En karmaşık artırılmış gerçeklik teknolojisi, bir görüntüyü doğrudan gerçek dünyaya yansıtmak için Microsoft HoloLens gibi giyilebilir gözlükler içeriyor. HoloLens’in en son sürümü, hızlı salınan aynalarda lazer ışınlar ve böylece hologram oluşturmak için dalga kılavuzları denilen ekranlara ışığı yansıtır. Geçtiğimiz aylarda, bu özel artırılmış gerçeklik çözümleri büyük ölçüde tüketici-oyun dünyası yerine büyük işletmeler için kurumsal cihazlar için yeniden tasarlandı.
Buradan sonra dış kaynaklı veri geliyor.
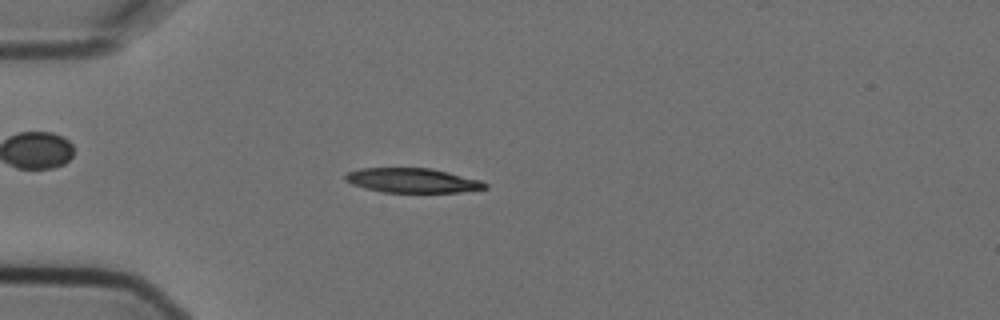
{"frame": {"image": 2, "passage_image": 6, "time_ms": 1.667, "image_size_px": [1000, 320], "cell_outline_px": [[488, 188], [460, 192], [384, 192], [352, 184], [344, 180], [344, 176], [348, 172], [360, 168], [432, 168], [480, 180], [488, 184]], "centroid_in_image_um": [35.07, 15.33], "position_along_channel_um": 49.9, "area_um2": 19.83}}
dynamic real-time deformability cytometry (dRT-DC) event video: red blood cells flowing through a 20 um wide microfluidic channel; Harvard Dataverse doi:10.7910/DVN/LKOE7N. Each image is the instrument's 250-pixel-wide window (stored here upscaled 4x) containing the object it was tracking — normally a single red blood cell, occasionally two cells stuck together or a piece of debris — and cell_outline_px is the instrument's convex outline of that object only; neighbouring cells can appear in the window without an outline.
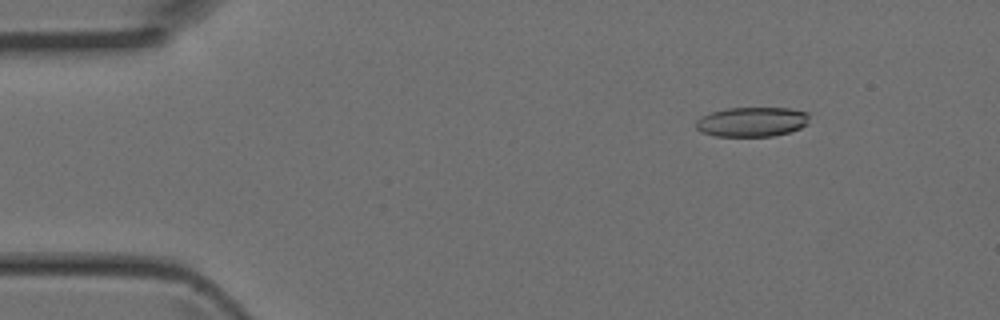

Sanal gerçekliğin aksine, artırılmış gerçekliğin en büyük zayıflığı tamamen sürükleyici olmamasıdır. Artırılmış gerçeklik özellikleri genellikle oyunun merkezi bir bileşeni olarak hazırlanmasından ziyade isteğe bağlı bir yenilik.
Karma Gerçeklik (MR)
Artırılmış gerçeklik ve karma gerçekliğin, gerçekten farklı olup olmadığı çoğu zaman kime sorduğunuza bağlıdır. Çoğu kişi hala terimleri birbirinin yerine kullanıyor. Microsoft, artırılmış gerçekliği ve sanal gerçekliği “Windows Karma Gerçeklik” olarak harmanlayan HMD’leri çıkarırken, aynı zamanda HoloLens’ten de karma gerçeklik kulaklık olarak da bahsediyor.
Karma gerçeklik, sanal nesnelerin ve varlıkların gerçek dünya ortamlarına daha karmaşık entegrasyonlarını kullanan bir teknoloji. Örneğin, artırılmış gerçeklik bir Pikachu görüntüsünü sehpaya sabitlemeyi içerirken, karma gerçeklik bir köşeye taşarsanız ya da önüne bir engel koyarsanız Pikachu’nun görüş alanından kaybolacağı karışık bir hal alabiliyor.
Ancak karma gerçeklik oyunlarından hala teorik olarak bahsediliyor. En son nesil HoloLens’in demo’ları ve vaat edilen uygulamalarından bazıları, gerçekte karma bir gerçeklikten daha fazla ses çıkarsa da bunların gerçek hayat uygulamalarını halen göremedik.
Karma gerçekliğin karşısındaki en büyük engel şu an için teknolojidir. Yeni bir kavram olduğu için yapabildikleri kısıtlıdır. HoloLens, düşük görsel kalitesi ve sınırlı görüş alanı nedeniyle eleştiri aldı. Ancak bunların yeni teknolojilerle birlikte gelişeceğini de ön görmek mümkün. HoloLens 2 bu konuda geliştirmeleri içerek gibi görünüyor.
Sanal gerçeklik, artırılmış gerçeklik ve karma gerçeklik birbirinden farklı kategorilerde yer alıyor ve hepsi kendi avantajlarına ve dezavantajlarına sahip. Tüm bu teknolojiler görece yeni olduğu için kavramlar konusunda da bir karmaşa mevcut. Oyun dünyası açısından sanal gerçeklik şüphesiz diğerlerine göre ön plana çıkıyor. Ancak karma gerçekliğin önümüzdeki yıllarda kaydedeceği gelişmeleri de görmek gerekiyor.